[WORK TASK] All lines with the word "down" are to be found and copied from the listing.
Top of STORED DATA
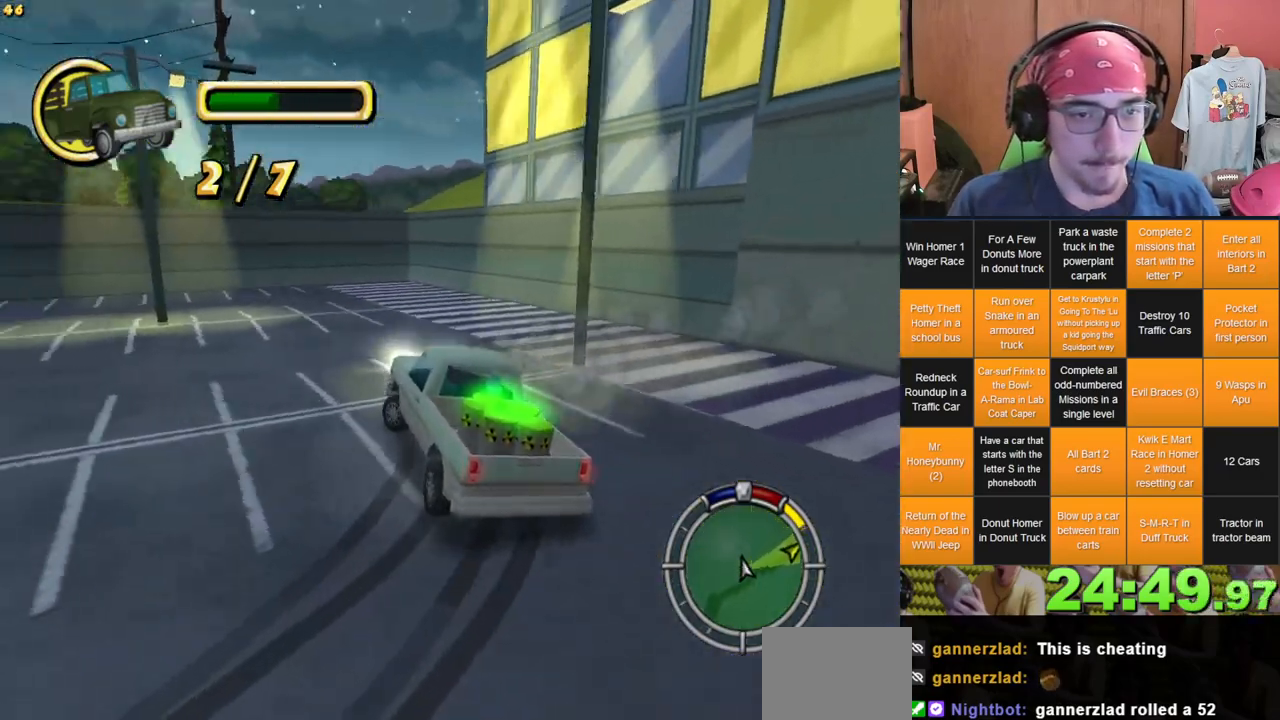
{"dt_ms": 500, "buttons": [], "left_stick": "center", "right_stick": "center", "events": [[67, "left_stick", "right"], [167, "left_stick", "center"], [400, "L2", "up"]]}
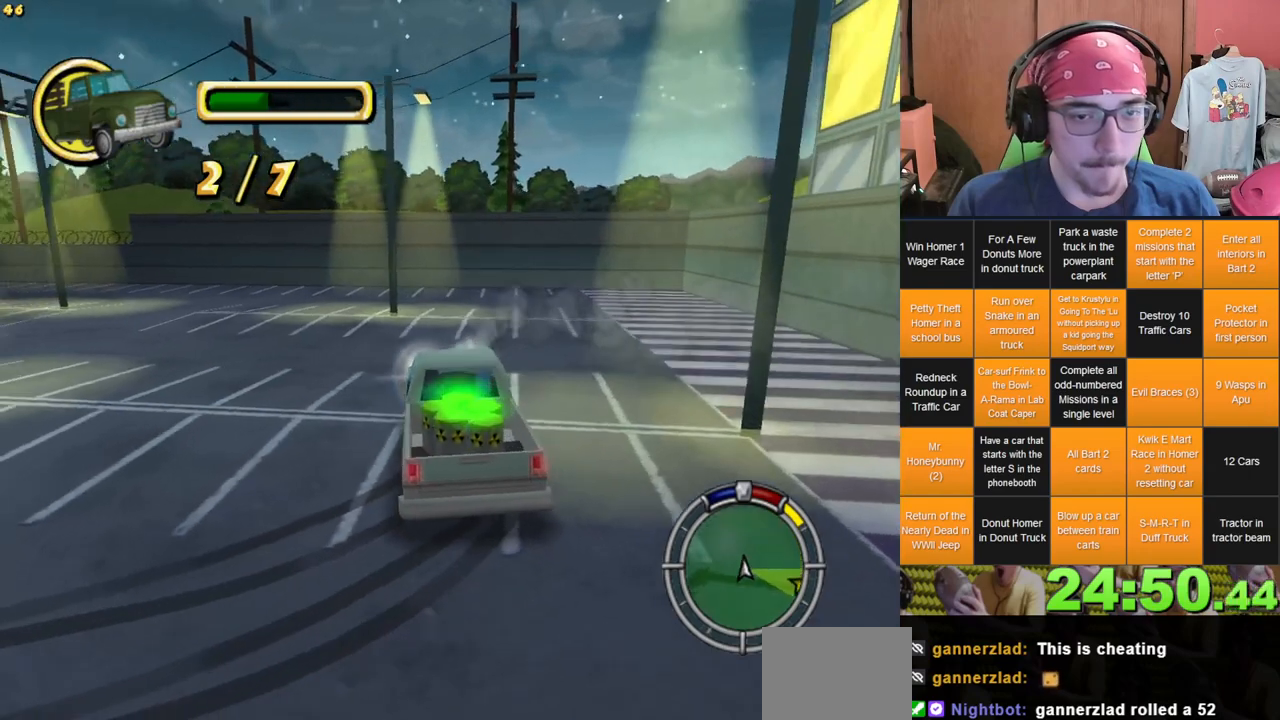
{"dt_ms": 500, "buttons": [], "left_stick": "down", "right_stick": "center", "events": [[417, "left_stick", "down"]]}
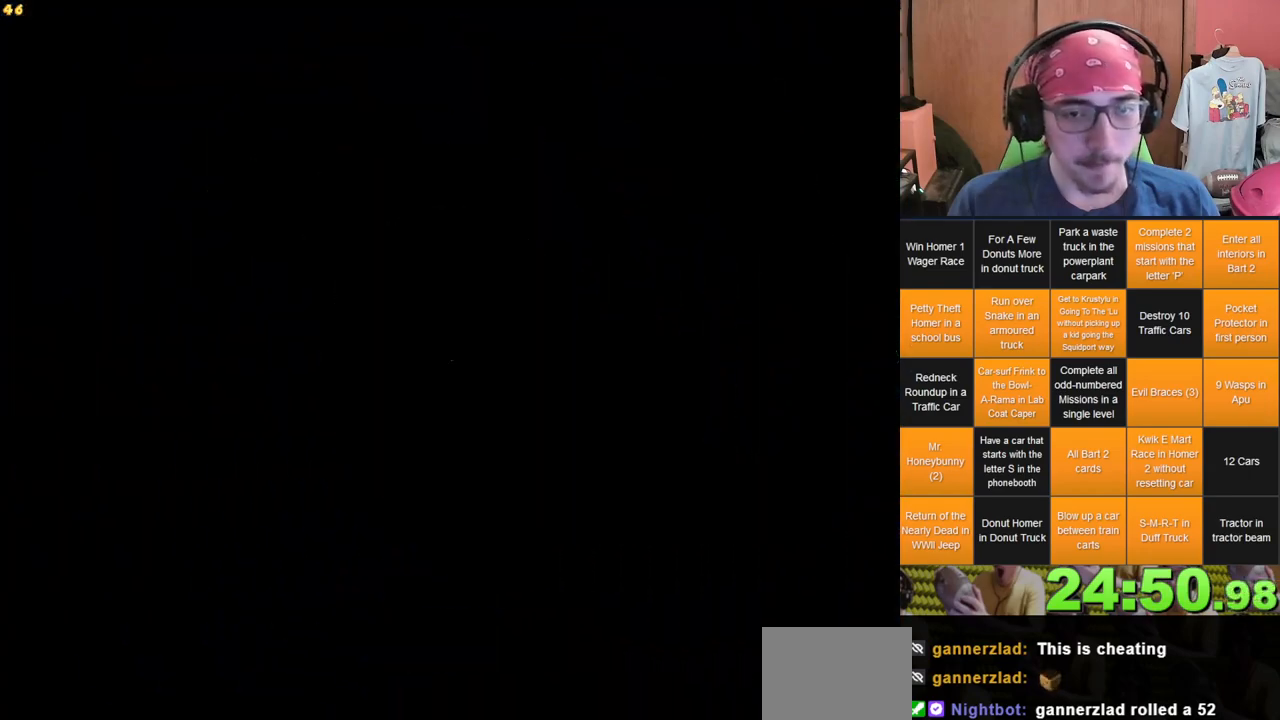
{"dt_ms": 1000, "buttons": [], "left_stick": "center", "right_stick": "center", "events": [[33, "left_stick", "down-right"], [317, "left_stick", "up-right"], [383, "left_stick", "up-left"], [450, "L2", "down"], [500, "L2", "up"], [750, "left_stick", "up"], [933, "left_stick", "center"]]}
Bottom of STORED DATA
[SOLVED EXERCISE]
{"dt_ms": 500, "buttons": [], "left_stick": "down", "right_stick": "center", "events": [[417, "left_stick", "down"]]}
{"dt_ms": 1000, "buttons": [], "left_stick": "center", "right_stick": "center", "events": [[33, "left_stick", "down-right"], [317, "left_stick", "up-right"], [383, "left_stick", "up-left"], [450, "L2", "down"], [500, "L2", "up"], [750, "left_stick", "up"], [933, "left_stick", "center"]]}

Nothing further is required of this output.